This vignette catalogs common join problems and shows how joinspy detects and resolves them. Each issue includes detection methods and recommended solutions.
Problem: When one or both tables have duplicate keys, joins multiply rows unexpectedly.
orders <- data.frame(
customer_id = c(1, 2, 2, 3),
amount = c(100, 50, 75, 200)
)
addresses <- data.frame(
customer_id = c(1, 2, 2, 3),
address = c("NYC", "LA", "SF", "Chicago")
)
join_spy(orders, addresses, by = "customer_id")
#>
#> ── Join Diagnostic Report ──────────────────────────────────────────────────────
#> Join columns: customer_id
#>
#> ── Table Summary ──
#>
#> Left table: Rows: 4 Unique keys: 3 Duplicate keys: 1 NA keys: 0
#> Right table: Rows: 4 Unique keys: 3 Duplicate keys: 1 NA keys: 0
#>
#> ── Match Analysis ──
#>
#> Keys in both: 3
#> Keys only in left: 0
#> Keys only in right: 0
#> Match rate (left): "100%"
#>
#> ── Issues Detected ──
#>
#> ! Left table has 1 duplicate key(s) affecting 2 rows - may cause row multiplication
#> ! Right table has 1 duplicate key(s) affecting 2 rows - may cause row multiplication
#>
#> ── Expected Row Counts ──
#>
#> inner_join: 6
#> left_join: 6
#> right_join: 6
#> full_join: 6Detection: join_spy() reports duplicate
counts and expected row multiplication.
Solution: Aggregate or filter duplicates before joining.
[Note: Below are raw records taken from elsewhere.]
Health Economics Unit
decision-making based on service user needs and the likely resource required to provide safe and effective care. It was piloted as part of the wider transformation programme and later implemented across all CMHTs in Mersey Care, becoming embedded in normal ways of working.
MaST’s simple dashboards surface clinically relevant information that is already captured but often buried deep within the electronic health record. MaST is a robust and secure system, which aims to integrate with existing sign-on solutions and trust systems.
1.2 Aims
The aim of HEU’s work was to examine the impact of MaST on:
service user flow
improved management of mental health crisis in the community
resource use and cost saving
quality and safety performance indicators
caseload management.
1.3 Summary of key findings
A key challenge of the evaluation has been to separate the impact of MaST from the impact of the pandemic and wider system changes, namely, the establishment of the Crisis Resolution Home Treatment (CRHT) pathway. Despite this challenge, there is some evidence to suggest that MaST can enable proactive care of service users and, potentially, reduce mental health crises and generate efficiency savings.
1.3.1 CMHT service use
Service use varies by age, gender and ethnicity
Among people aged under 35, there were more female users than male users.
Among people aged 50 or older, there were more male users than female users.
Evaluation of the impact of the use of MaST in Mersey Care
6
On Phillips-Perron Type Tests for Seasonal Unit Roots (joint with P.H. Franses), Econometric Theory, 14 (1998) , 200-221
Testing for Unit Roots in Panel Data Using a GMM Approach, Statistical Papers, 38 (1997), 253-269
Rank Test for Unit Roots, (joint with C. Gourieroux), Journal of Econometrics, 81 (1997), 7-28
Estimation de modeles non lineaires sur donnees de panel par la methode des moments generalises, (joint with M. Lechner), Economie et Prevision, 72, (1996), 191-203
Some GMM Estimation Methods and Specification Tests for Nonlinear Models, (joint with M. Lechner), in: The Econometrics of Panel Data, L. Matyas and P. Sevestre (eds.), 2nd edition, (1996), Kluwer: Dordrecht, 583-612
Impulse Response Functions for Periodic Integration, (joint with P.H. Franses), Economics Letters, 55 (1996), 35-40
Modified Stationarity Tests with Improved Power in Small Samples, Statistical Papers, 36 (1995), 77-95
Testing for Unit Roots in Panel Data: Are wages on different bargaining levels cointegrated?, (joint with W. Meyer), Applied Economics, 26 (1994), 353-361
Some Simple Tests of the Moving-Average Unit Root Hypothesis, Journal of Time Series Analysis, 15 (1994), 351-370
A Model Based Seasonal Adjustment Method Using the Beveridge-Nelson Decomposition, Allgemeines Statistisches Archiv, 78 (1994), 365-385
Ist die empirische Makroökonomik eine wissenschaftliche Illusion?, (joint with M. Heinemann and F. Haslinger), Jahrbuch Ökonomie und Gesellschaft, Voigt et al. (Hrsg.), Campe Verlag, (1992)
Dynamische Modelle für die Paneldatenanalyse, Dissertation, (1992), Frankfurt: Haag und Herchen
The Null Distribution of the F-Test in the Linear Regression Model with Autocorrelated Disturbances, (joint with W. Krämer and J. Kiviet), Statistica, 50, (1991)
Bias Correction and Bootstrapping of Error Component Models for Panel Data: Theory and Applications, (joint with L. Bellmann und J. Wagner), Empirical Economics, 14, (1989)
Problem: Invisible leading/trailing spaces prevent matches.
sales <- data.frame(
product = c("Widget", "Gadget ", " Gizmo"),
units = c(10, 20, 30),
stringsAsFactors = FALSE
)
inventory <- data.frame(
product = c("Widget", "Gadget", "Gizmo"),
stock = c(100, 200, 300),
stringsAsFactors = FALSE
)
join_spy(sales, inventory, by = "product")
#>
#> ── Join Diagnostic Report ──────────────────────────────────────────────────────
#> Join columns: product
#>
#> ── Table Summary ──
#>
#> Left table: Rows: 3 Unique keys: 3 Duplicate keys: 0 NA keys: 0
#> Right table: Rows: 3 Unique keys: 3 Duplicate keys: 0 NA keys: 0
#>
#> ── Match Analysis ──
#>
#> Keys in both: 1
#> Keys only in left: 2
#> Keys only in right: 2
#> Match rate (left): "33.3%"
#>
#> ── Issues Detected ──
#>
#> ! Left column 'product' has 2 value(s) with leading/trailing whitespace
#> ℹ 2 near-match(es) found (e.g., 'Gadget ' ~ 'Gadget', ' Gizmo' ~ 'Gizmo') - possible typos?
#>
#> ── Expected Row Counts ──
#>
#> inner_join: 1
#> left_join: 3
#> right_join: 3
#> full_join: 5Detection: join_spy() flags whitespace
issues in the Issues section.
Solution: Use join_repair() or
trimws().
Problem: Keys differ only by case (“ABC” vs “abc”).
left <- data.frame(
code = c("ABC", "def", "GHI"),
value = 1:3,
stringsAsFactors = FALSE
)
right <- data.frame(
code = c("abc", "DEF", "ghi"),
label = c("A", "D", "G"),
stringsAsFactors = FALSE
)
join_spy(left, right, by = "code")
#>
#> ── Join Diagnostic Report ──────────────────────────────────────────────────────
#> Join columns: code
#>
#> ── Table Summary ──
#>
#> Left table: Rows: 3 Unique keys: 3 Duplicate keys: 0 NA keys: 0
#> Right table: Rows: 3 Unique keys: 3 Duplicate keys: 0 NA keys: 0
#>
#> ── Match Analysis ──
#>
#> Keys in both: 0
#> Keys only in left: 3
#> Keys only in right: 3
#> Match rate (left): "0%"
#>
#> ── Issues Detected ──
#>
#> ! 3 key(s) would match if case-insensitive (e.g., 'ABC' vs 'abc')
#>
#> ── Expected Row Counts ──
#>
#> inner_join: 0
#> left_join: 3
#> right_join: 3
#> full_join: 6Detection: join_spy() detects case
mismatches when keys would match if case-insensitive.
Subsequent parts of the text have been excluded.